The narrative’s recurring motif of flight highlights the optimism of youth and the recklessness that accompanies fearlessness. Carlton believes he and Bobby can fly, “and we do. For a moment we strain up and out, the black night wind blowing in our faces” (4). Further, as he stares out the window with Carlton, Bobby believes the secret of flight is a matter of faith—a willing suspension of disbelief. The adults lack this faith, as their age has brought them enough trauma to dismantle such fervid idealism. In contrast, as he falls asleep at the party, Bobby is “dreaming of flight” (11), and Carlton believes so much in the UFO that he stays out longer than the rest of the partygoers. This leads to his death. Youthful optimism, when reckless, is the ultimate risky flight, but it allows one to dream.
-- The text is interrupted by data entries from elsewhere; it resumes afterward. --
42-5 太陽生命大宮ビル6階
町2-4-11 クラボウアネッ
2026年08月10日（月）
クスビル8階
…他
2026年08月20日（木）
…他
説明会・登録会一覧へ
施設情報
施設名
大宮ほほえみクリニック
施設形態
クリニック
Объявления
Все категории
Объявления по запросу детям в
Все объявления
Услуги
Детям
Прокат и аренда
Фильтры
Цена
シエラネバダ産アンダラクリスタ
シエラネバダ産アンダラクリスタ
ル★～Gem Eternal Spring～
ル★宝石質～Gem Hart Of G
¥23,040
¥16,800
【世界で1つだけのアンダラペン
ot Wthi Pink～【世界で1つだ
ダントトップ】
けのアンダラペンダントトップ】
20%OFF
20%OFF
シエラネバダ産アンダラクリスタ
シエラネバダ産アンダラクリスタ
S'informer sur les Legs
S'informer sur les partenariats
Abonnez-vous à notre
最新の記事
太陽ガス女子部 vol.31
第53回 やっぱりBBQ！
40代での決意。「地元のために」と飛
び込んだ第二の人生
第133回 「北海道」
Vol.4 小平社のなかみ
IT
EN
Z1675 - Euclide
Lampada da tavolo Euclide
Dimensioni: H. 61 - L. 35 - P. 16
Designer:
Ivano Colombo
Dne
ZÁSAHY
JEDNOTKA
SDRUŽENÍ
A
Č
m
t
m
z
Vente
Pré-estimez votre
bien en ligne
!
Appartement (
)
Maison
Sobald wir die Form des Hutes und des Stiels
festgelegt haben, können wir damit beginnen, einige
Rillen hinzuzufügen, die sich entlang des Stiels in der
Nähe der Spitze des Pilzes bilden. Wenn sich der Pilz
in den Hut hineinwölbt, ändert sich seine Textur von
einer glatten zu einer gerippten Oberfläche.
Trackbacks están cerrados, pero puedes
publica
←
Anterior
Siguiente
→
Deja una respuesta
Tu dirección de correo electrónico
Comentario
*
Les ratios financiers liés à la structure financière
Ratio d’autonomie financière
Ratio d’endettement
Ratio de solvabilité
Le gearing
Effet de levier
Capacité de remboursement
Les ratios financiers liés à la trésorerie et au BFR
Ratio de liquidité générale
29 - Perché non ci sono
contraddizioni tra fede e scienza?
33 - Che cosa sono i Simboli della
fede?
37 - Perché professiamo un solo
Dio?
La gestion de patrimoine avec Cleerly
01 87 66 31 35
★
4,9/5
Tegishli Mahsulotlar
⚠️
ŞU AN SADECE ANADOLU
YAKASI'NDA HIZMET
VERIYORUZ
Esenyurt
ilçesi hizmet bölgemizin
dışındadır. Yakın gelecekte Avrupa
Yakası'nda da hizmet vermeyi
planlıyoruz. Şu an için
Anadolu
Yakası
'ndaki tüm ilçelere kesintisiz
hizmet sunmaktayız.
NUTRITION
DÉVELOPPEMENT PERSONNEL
“White Angel” explores the effects of grief and regret. When Carlton dies, his parents grow distant. Bobby believes a part of his mother’s soul left forever when Carlton died, and in the year after, she isolates herself in the guestroom. His father seems lost. Bobby finds him “shuffling across the living room floor after midnight” (14), and when Bobby greets him, he almost thinks it’s Carlton’s ghost. After Bobby leads him back to bed, his father says he wants to talk—but they don’t, and Bobby just sits with him and listens to the clock. It seems there is nothing to say. They are alone, but together in their grief.
Bobby grieves his brother, and he is haunted by how he didn’t try to warn him about the glass door. As a nine-year-old, Bobby could not have been responsible—he believed Carlton would only “bump his nose. It will be a good joke on him” (13)—but even years later, his remorse remains. Bobby’s remorse and the depth of his pain are almost hidden until the story’s final paragraph, as if the pain is too immense to tell the reader directly. To an extent, his guilt has an almost incapacitating quality; because Carlton’s girlfriend did try to warn Carlton, Bobby can neither look at her face nor write her name, despite his empathy for her suffering. This admission is the final note of the story. Up until Carlton’s death, the tone is light and even humorous; after Carlton dies so horrifically, the tone becomes somber.